**Exercise directions**
Should an entry contain an image, leave the image out and repeat the entry's text exactly.

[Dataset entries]
Content starts

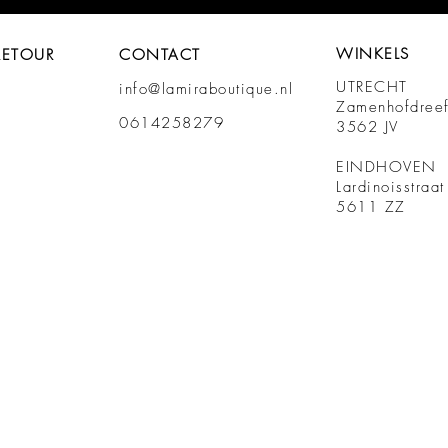
WINKELS
RETOUR
CONTACT
UTRECHT
info@lamiraboutique.nl
Zamenhofdree
0614258279
3562 JV
EINDHOVEN
Lardinoisstraa
5611 ZZ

Content ends

**Response to the exercise**
WINKELS
RETOUR
CONTACT
UTRECHT
info@lamiraboutique.nl
Zamenhofdree
0614258279
3562 JV
EINDHOVEN
Lardinoisstraa
5611 ZZ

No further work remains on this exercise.